I am asking for a genuine advice. Not some judgemental smart ass crap. Like I have said, I am NOT looking for someone rich. Just someone with steady income to make ends meet. I have been very encouraging of him and supportive when customers are being slow that I always try to cheer him up in my own little way. Yes, that includes buying him gifts, clothes and even groceries/foods for him and his kids! I also pay most of the times when we have a date or eat out cuz I was very understanding of his current situation so please spare me your judgement.
_Posted via Mobile Device_


----------



## stillcoping (Oct 14, 2012)

Thanks Enigma. Yes he is a hardworker and thats one of the reasons why I am being patient of his situation, hoping and praying this is just temporary. Plus the fact that I may not be able to find someone wonderful again if I break it off and date around.
_Posted via Mobile Device_


----------



## terrence4159 (Feb 3, 2013)

its not smart ass crap...he does deserve better than you!!! really wow i should kick my wife to the curb because i make 75% more money than her and when she lost her job a few years ago i had to pay for everything. seriously leave him it would be the best thing you could do for him and his kids.

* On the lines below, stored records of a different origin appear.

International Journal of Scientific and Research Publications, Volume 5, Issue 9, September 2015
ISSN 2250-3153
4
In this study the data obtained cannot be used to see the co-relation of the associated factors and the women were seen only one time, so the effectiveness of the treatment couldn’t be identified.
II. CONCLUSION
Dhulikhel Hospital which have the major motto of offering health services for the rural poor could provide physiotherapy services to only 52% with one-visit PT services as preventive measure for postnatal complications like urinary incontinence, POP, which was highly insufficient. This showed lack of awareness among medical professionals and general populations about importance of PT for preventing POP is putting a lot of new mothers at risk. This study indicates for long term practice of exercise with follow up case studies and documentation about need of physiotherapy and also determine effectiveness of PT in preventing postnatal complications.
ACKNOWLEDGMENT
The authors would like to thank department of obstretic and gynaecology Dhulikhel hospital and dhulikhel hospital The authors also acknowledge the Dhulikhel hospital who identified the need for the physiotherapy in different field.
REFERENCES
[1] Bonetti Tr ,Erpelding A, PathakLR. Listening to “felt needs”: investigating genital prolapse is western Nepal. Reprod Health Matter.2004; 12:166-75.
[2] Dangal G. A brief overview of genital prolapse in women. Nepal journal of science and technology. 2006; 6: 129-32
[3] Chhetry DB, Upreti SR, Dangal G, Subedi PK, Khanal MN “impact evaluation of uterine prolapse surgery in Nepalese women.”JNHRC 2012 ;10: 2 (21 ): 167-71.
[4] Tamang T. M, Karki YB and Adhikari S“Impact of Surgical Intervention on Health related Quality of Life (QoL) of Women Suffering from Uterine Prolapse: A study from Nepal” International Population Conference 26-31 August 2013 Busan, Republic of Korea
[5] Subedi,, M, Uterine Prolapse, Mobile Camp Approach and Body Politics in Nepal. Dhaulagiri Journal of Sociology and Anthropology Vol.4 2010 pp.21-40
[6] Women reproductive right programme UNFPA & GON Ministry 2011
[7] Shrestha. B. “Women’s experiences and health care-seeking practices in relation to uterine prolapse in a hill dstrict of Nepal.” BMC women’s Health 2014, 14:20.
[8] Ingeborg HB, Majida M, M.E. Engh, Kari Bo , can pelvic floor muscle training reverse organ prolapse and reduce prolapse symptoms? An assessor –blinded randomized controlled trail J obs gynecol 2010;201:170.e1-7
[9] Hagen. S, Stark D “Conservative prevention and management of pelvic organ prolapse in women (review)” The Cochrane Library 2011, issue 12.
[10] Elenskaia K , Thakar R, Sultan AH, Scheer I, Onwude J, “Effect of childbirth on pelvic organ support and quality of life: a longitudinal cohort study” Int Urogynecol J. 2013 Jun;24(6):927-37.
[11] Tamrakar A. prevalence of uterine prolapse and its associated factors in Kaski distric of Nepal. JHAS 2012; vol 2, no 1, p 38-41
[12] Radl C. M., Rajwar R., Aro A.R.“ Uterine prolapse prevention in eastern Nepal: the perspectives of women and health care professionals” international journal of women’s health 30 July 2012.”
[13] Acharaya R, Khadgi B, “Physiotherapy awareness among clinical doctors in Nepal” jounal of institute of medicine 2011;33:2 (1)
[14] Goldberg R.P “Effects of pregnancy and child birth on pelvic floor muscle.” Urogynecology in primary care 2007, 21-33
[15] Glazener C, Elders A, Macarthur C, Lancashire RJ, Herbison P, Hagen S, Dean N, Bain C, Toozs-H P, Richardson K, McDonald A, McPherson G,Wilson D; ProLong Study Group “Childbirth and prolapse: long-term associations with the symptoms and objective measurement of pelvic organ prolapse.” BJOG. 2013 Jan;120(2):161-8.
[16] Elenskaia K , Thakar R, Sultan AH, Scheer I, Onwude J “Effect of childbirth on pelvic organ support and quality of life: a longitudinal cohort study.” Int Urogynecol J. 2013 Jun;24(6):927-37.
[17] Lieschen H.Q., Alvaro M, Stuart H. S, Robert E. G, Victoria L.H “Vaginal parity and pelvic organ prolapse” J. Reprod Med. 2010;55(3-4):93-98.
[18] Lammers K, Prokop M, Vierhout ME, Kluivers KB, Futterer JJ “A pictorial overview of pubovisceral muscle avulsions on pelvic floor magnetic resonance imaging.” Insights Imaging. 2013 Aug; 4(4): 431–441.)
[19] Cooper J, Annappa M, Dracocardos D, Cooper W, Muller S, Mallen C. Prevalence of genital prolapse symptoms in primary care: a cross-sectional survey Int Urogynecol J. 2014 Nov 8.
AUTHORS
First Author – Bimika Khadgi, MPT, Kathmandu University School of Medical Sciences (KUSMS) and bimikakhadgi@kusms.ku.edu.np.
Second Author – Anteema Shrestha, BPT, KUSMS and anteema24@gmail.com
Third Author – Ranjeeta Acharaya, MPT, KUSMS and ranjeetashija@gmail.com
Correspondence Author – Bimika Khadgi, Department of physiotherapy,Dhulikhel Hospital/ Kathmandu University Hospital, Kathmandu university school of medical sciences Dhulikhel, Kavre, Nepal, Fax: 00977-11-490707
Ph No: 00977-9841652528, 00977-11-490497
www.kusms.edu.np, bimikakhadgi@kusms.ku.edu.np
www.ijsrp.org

think about it say you started dating a guy and then you hit hard times and he then said ohhh sorry you dont make enough money for me bye bye.....again wow.

but it is your life i wont comment here again.


----------



## Steve1000 (Nov 25, 2013)

I would continue if everything else is fine, but wouldn't move in with someone with serious debt issues until I see that there is a long-term effort to decrease debt and manage spending habits.


----------



## kristin2349 (Sep 12, 2013)

You have a right to have standards and expectations concerning the person you are in a relationship with. If financial security is important to you, it just is. It is better to recognize it now than to move in with or marry him blindly hoping it will get better.

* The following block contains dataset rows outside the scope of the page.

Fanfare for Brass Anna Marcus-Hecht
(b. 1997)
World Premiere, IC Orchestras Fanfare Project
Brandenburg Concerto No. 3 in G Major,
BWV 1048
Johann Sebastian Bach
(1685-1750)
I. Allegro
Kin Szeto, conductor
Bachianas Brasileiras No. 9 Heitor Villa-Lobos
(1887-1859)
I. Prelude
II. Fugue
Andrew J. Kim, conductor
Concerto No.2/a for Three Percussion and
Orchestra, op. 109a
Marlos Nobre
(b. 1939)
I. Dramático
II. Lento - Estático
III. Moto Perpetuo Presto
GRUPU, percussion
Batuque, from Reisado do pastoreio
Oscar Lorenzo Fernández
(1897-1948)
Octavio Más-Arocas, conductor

It seems as if the choices he has made and some setbacks have landed him in a spot that it will likely take a lot of time to recover from. Just the fact that he is close to applying for welfare shows things are quite dire. Being honest with yourself and him that it is an issue for you is the best way to deal with it. It might hurt his feelings but, honesty is the best policy.

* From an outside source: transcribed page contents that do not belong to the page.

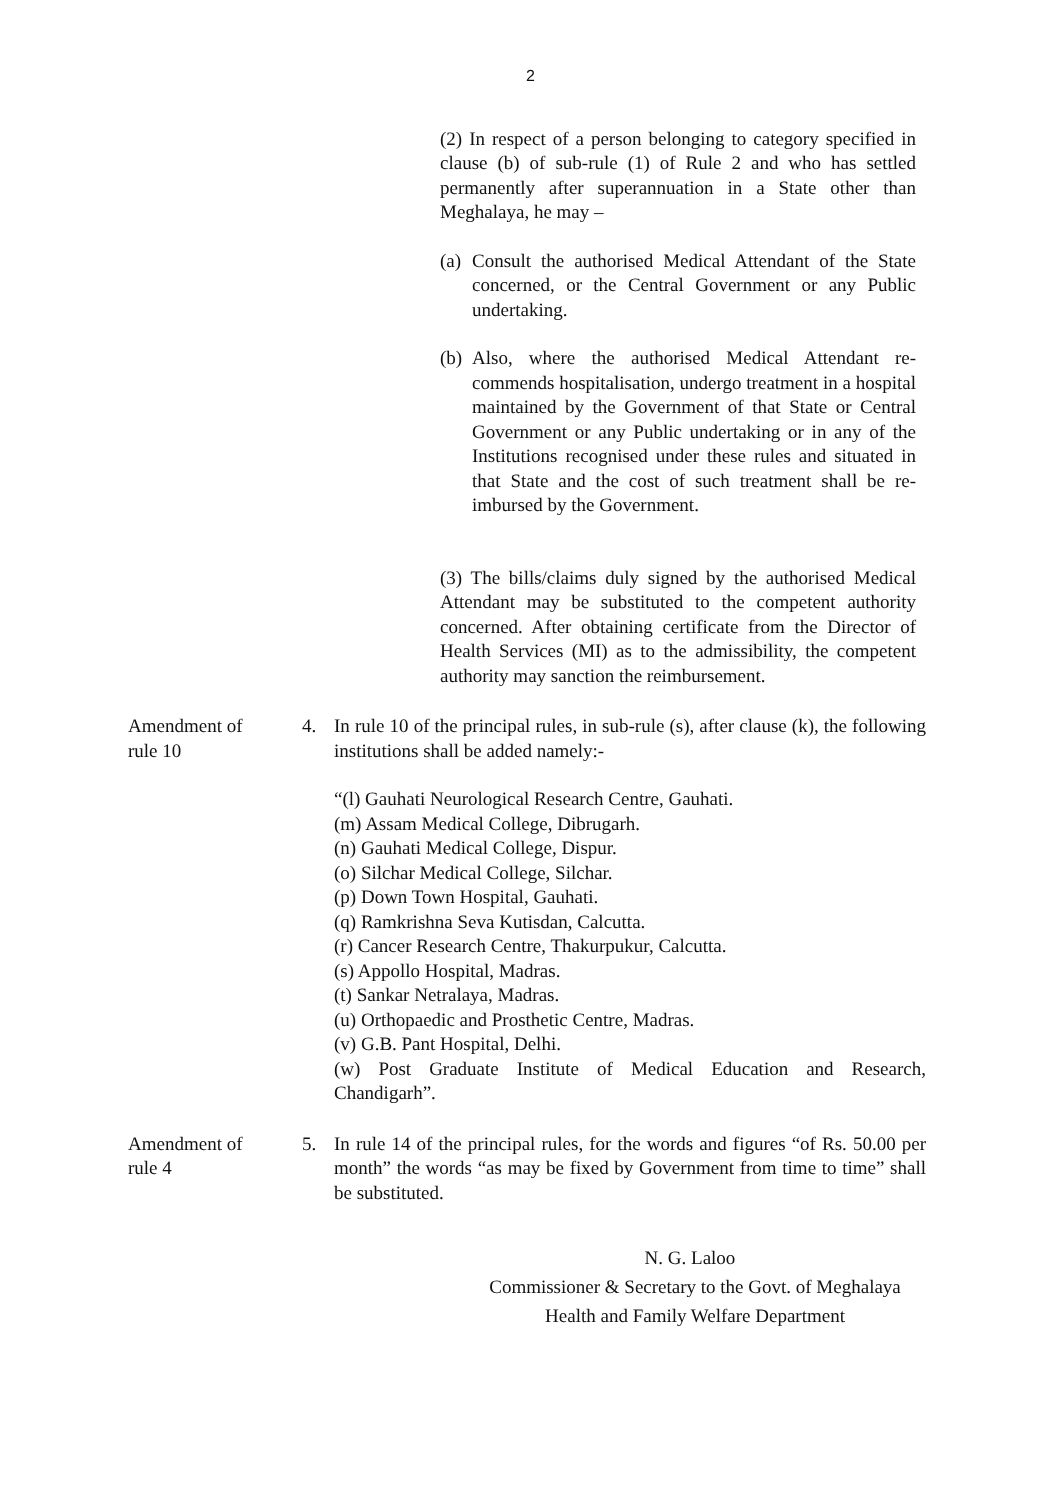2
(2) In respect of a person belonging to category specified in clause (b) of sub-rule (1) of Rule 2 and who has settled permanently after superannuation in a State other than Meghalaya, he may –
(a) Consult the authorised Medical Attendant of the State concerned, or the Central Government or any Public undertaking.
(b) Also, where the authorised Medical Attendant re-commends hospitalisation, undergo treatment in a hospital maintained by the Government of that State or Central Government or any Public undertaking or in any of the Institutions recognised under these rules and situated in that State and the cost of such treatment shall be re-imbursed by the Government.
(3) The bills/claims duly signed by the authorised Medical Attendant may be substituted to the competent authority concerned. After obtaining certificate from the Director of Health Services (MI) as to the admissibility, the competent authority may sanction the reimbursement.
Amendment of
rule 10
4. In rule 10 of the principal rules, in sub-rule (s), after clause (k), the following institutions shall be added namely:-
“(l) Gauhati Neurological Research Centre, Gauhati.
(m) Assam Medical College, Dibrugarh.
(n) Gauhati Medical College, Dispur.
(o) Silchar Medical College, Silchar.
(p) Down Town Hospital, Gauhati.
(q) Ramkrishna Seva Kutisdan, Calcutta.
(r) Cancer Research Centre, Thakurpukur, Calcutta.
(s) Appollo Hospital, Madras.
(t) Sankar Netralaya, Madras.
(u) Orthopaedic and Prosthetic Centre, Madras.
(v) G.B. Pant Hospital, Delhi.
(w) Post Graduate Institute of Medical Education and Research, Chandigarh”.
Amendment of
rule 4
5. In rule 14 of the principal rules, for the words and figures “of Rs. 50.00 per month” the words “as may be fixed by Government from time to time” shall be substituted.
N. G. Laloo
Commissioner & Secretary to the Govt. of Meghalaya
Health and Family Welfare Department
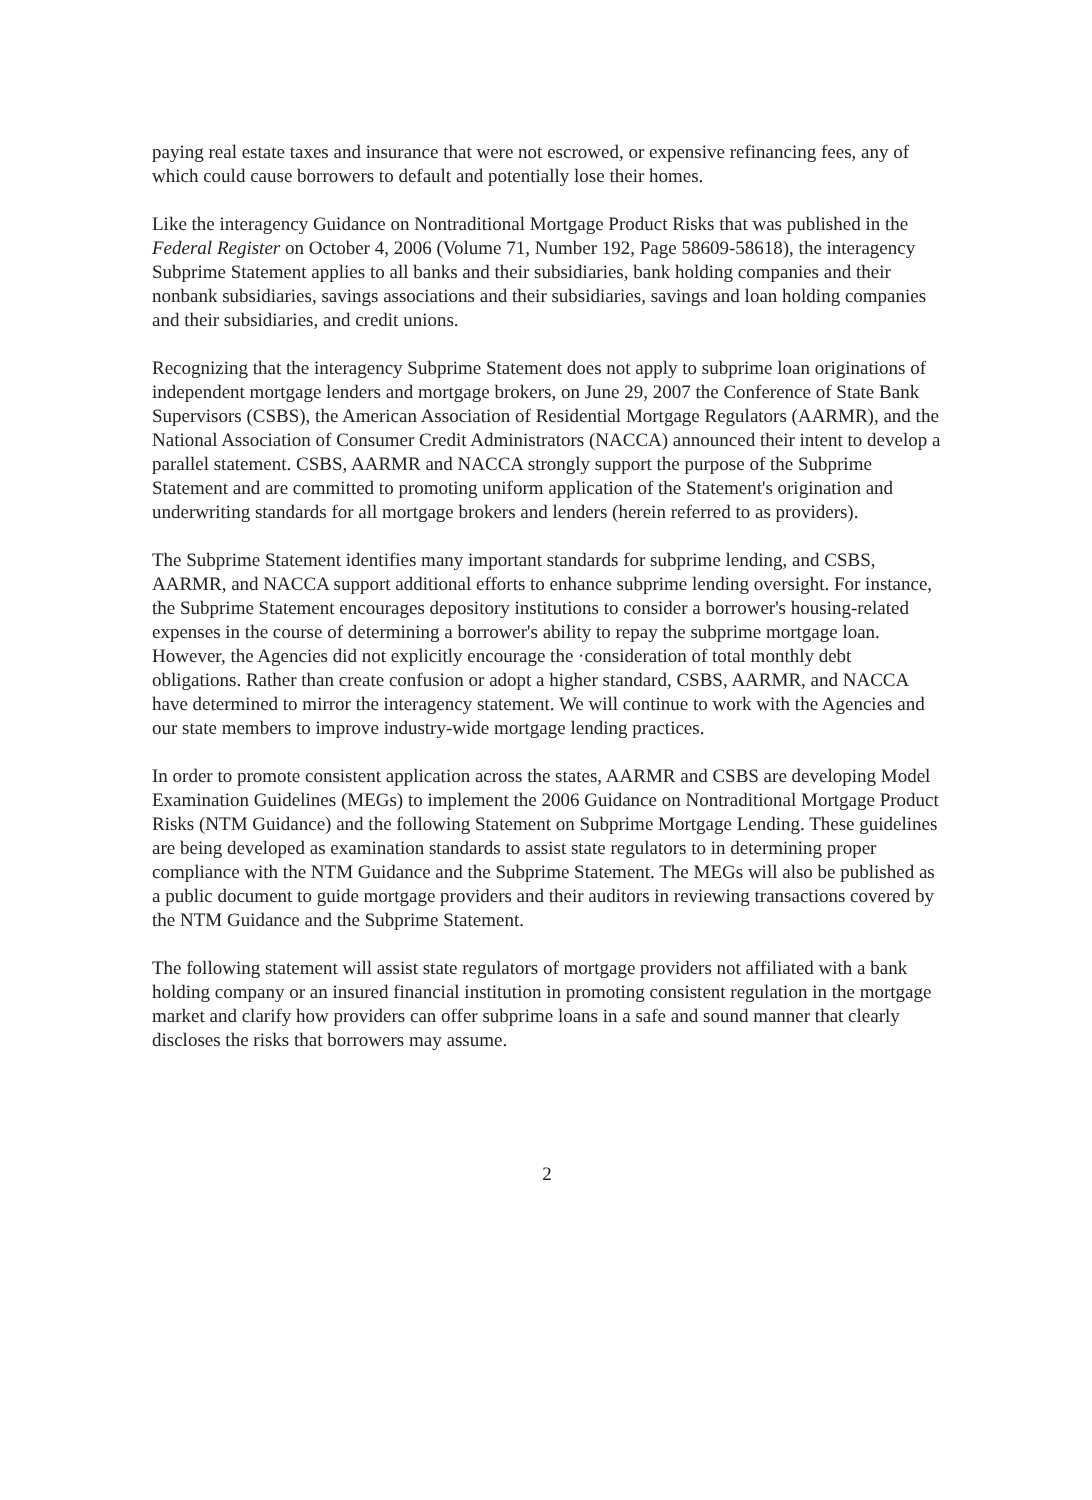paying real estate taxes and insurance that were not escrowed, or expensive refinancing fees, any of which could cause borrowers to default and potentially lose their homes.
Like the interagency Guidance on Nontraditional Mortgage Product Risks that was published in the Federal Register on October 4, 2006 (Volume 71, Number 192, Page 58609-58618), the interagency Subprime Statement applies to all banks and their subsidiaries, bank holding companies and their nonbank subsidiaries, savings associations and their subsidiaries, savings and loan holding companies and their subsidiaries, and credit unions.
Recognizing that the interagency Subprime Statement does not apply to subprime loan originations of independent mortgage lenders and mortgage brokers, on June 29, 2007 the Conference of State Bank Supervisors (CSBS), the American Association of Residential Mortgage Regulators (AARMR), and the National Association of Consumer Credit Administrators (NACCA) announced their intent to develop a parallel statement. CSBS, AARMR and NACCA strongly support the purpose of the Subprime Statement and are committed to promoting uniform application of the Statement's origination and underwriting standards for all mortgage brokers and lenders (herein referred to as providers).
The Subprime Statement identifies many important standards for subprime lending, and CSBS, AARMR, and NACCA support additional efforts to enhance subprime lending oversight. For instance, the Subprime Statement encourages depository institutions to consider a borrower's housing-related expenses in the course of determining a borrower's ability to repay the subprime mortgage loan. However, the Agencies did not explicitly encourage the ·consideration of total monthly debt obligations. Rather than create confusion or adopt a higher standard, CSBS, AARMR, and NACCA have determined to mirror the interagency statement. We will continue to work with the Agencies and our state members to improve industry-wide mortgage lending practices.
In order to promote consistent application across the states, AARMR and CSBS are developing Model Examination Guidelines (MEGs) to implement the 2006 Guidance on Nontraditional Mortgage Product Risks (NTM Guidance) and the following Statement on Subprime Mortgage Lending. These guidelines are being developed as examination standards to assist state regulators to in determining proper compliance with the NTM Guidance and the Subprime Statement. The MEGs will also be published as a public document to guide mortgage providers and their auditors in reviewing transactions covered by the NTM Guidance and the Subprime Statement.
The following statement will assist state regulators of mortgage providers not affiliated with a bank holding company or an insured financial institution in promoting consistent regulation in the mortgage market and clarify how providers can offer subprime loans in a safe and sound manner that clearly discloses the risks that borrowers may assume.
2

I would not consider having a long term relationship with someone that has the financial burdens, and problems that you are describing. I am very financially responsible and always have been. So I would have a very hard time not judging and pushing the other person to work more to dig out of the situation. That is a recipe for disaster. Money is the source of so much couple stress and fighting, if you can avoid that from the start you should.


----------



## bandit.45 (Feb 8, 2012)

Every chick I have dated was broke. Or at least acted like it.


----------



## SecondTime'Round (Jan 15, 2015)

SC, I think your answer really lies with what you feel his intentions/work priorities are. I saw a red flag with him not wanting a 9-5, but I also understand it's hard to maintain a 9-5 while trying to grow a business. I don't think you're unreasonable in wanting financial stability in your life or not wanting to take on mounds of debt if you marry. From what I'm reading, some see this issue differently. You are clearly not a gold digger, but sound to me just like an intelligent young woman.


----------



## SecondTime'Round (Jan 15, 2015)

kristin2349 said:


> I would not consider having a long term relationship with someone that has the financial burdens, and problems that you are describing. I am very financially responsible and always have been.


This describes me as well. (Medical bills may be the only exception to this rule).


----------



## T&T (Nov 16, 2012)

His business is two years old, so it should be well started. Not established, but started...

What kind of annual revenues is he doing?

What does he do?

How much experience does he have in the field?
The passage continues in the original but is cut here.